Reputation: 1965
I am going to have a very large database of objects loaded into memory that contain a string (path) and a UInt (index number). For a smaller selection of these at any given time I need to also have many more members for things like extension, filesize, date modified, created and taken, resolution, length and possibly even a bitmap thumbnail. Lots of stuff that I don't want space reserved for in memory because most of it won't be used at any given time.
So with my code, I would input a tag string into a function and it would return a List<> of these file objects. But I then need them to have all of these additional members to load data into.

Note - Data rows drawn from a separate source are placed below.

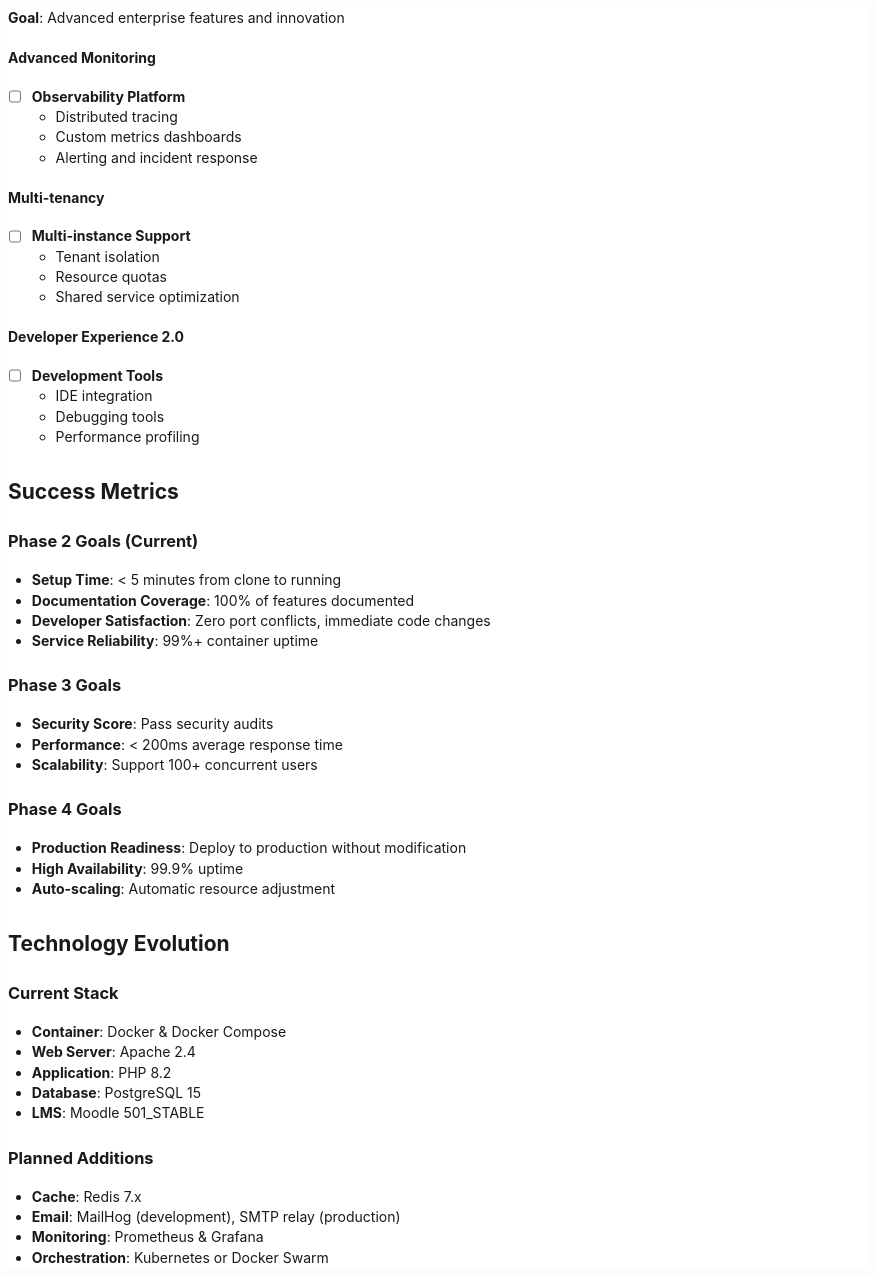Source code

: **Goal**: Advanced enterprise features and innovation

#### Advanced Monitoring
- [ ] **Observability Platform**
  - Distributed tracing
  - Custom metrics dashboards
  - Alerting and incident response

#### Multi-tenancy
- [ ] **Multi-instance Support**
  - Tenant isolation
  - Resource quotas
  - Shared service optimization

#### Developer Experience 2.0
- [ ] **Development Tools**
  - IDE integration
  - Debugging tools
  - Performance profiling

## Success Metrics

### Phase 2 Goals (Current)
- **Setup Time**: < 5 minutes from clone to running
- **Documentation Coverage**: 100% of features documented
- **Developer Satisfaction**: Zero port conflicts, immediate code changes
- **Service Reliability**: 99%+ container uptime

### Phase 3 Goals
- **Security Score**: Pass security audits
- **Performance**: < 200ms average response time
- **Scalability**: Support 100+ concurrent users

### Phase 4 Goals
- **Production Readiness**: Deploy to production without modification
- **High Availability**: 99.9% uptime
- **Auto-scaling**: Automatic resource adjustment

## Technology Evolution

### Current Stack
- **Container**: Docker & Docker Compose
- **Web Server**: Apache 2.4
- **Application**: PHP 8.2
- **Database**: PostgreSQL 15
- **LMS**: Moodle 501_STABLE

### Planned Additions
- **Cache**: Redis 7.x
- **Email**: MailHog (development), SMTP relay (production)
- **Monitoring**: Prometheus & Grafana
- **Orchestration**: Kubernetes or Docker Swarm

The only way I know how to handle this is to return that list of the parent objects, create a new list of child objects and copy the data over. Is there a cleaner way of handling this situation?
Upvotes: 0
Views: 74
Reputation: 1502816
Perhaps use composition instead of inheritance - have an extra property of what's currently your base class for "extended properties"... then just populate that property lazily:
public class FileInfo // Or whatever
{
public string Path { get { ... } };
public uint Index { get { ... } };
public ExtendedFileInfo ExtendedFileInfo { get { ... } }
}
public class ExtendedFileInfo
{
public long Size { get { ... } }
...
}
You could either implicitly load the ExtendedFileInfo
when the property was requested, or just add a method to populate it explicitly, so that ExtendedFileInfo
would return a null reference if it wasn't populated yet.